Wednesday, January 4, 2012

The Difference Between a Bachelor of Arts and Bachelor of Science Degree

What's in a name? Labels are said to have significant meaning, and can also impact the beholder in terms of life affairs. The same can be said of graduates who own a bachelor of arts verses a bachelor of science degree.

A common question that prospective students will have is: What's the difference between a Bachelor of Arts (BA) and Bachelor of Science (BSC) degree?

Here are some factors to consider:

Specialization: The emphasis on Bachelor's of Arts degrees are placed on liberal arts, while the Bachelor's of Science leans toward biological, scientific and mathematical courses.

Elective: In most universities, the degrees will be centered around the major that the student is pursuing. Also, Bachelor's of Arts students will most often need to select a foreign language as their elective, according to research by Degrees Info Online.

Time Frame: A Bachelor's of Arts requires a few less credit hours per semester. Compare 40 semester hours in Bachelor of Science degrees to 30 semester hours in the Bachelor of Arts. These numbers are based on course hours provided by top online colleges like Kaplan, Devry, or Breyer State.

Labeling: Various schools will have their own criteria and agenda for categorizing each type of degree. As an illustration, it's not uncommon for some universities to offer a BA in chemistry or biology, or a BSC in history or English.

The Implications of Selecting Specific Degrees

Earning Power: In terms of which degree earns more, that all depends on how high or low of a position the graduate secures after completion of the degree. Visit to weigh the amount that each career field averages in income.
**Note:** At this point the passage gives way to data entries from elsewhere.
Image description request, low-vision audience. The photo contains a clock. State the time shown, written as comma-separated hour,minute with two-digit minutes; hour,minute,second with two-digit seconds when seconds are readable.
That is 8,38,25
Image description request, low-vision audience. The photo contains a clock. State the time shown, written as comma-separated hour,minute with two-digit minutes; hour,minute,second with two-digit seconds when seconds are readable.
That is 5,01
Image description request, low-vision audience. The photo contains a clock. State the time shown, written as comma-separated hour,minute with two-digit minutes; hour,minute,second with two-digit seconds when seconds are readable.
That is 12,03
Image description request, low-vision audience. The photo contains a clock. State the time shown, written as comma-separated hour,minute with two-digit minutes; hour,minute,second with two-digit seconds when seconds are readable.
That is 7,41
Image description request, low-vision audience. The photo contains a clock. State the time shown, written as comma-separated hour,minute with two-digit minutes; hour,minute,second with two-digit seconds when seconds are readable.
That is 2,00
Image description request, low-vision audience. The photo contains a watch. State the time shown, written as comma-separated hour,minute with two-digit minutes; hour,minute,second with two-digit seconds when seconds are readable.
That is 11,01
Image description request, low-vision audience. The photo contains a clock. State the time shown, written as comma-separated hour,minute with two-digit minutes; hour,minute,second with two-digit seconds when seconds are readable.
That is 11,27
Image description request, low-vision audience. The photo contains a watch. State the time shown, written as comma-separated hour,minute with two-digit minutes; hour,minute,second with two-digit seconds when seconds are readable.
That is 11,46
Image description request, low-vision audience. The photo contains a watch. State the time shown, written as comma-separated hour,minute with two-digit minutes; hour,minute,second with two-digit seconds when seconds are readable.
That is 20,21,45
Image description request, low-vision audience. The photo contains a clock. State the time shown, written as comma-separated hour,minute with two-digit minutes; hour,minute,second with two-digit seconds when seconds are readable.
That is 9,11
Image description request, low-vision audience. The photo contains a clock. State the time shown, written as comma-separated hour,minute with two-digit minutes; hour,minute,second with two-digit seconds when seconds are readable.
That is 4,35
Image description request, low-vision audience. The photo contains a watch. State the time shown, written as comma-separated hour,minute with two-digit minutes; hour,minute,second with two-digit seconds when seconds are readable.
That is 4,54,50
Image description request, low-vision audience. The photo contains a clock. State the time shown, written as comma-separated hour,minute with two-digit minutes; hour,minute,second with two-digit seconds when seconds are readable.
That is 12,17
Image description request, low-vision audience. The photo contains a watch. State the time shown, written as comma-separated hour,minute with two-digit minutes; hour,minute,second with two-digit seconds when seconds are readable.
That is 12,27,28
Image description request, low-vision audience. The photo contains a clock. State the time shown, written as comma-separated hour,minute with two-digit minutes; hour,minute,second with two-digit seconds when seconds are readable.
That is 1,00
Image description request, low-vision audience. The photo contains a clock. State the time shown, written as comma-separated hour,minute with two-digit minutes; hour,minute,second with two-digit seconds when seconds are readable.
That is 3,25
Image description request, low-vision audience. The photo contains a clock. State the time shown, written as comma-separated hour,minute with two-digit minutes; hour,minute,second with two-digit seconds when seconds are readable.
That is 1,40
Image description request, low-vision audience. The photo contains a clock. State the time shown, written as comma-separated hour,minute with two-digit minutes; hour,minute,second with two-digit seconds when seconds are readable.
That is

Securing a Job: Many argue that employers in specific fields place specific job openings for either BA or BSC, based on the nature of a job. A Bachelor's of Science also proves that the student is able to handle more rigorous syllabi.

Flexibility: A Bachelor's of Arts gives students a more well-rounded curriculum that can be transferred fluidly to different fields. Rarely will a student in a Bachelor's of Science course step out of their league, to pursue an unrelated field with the same degree.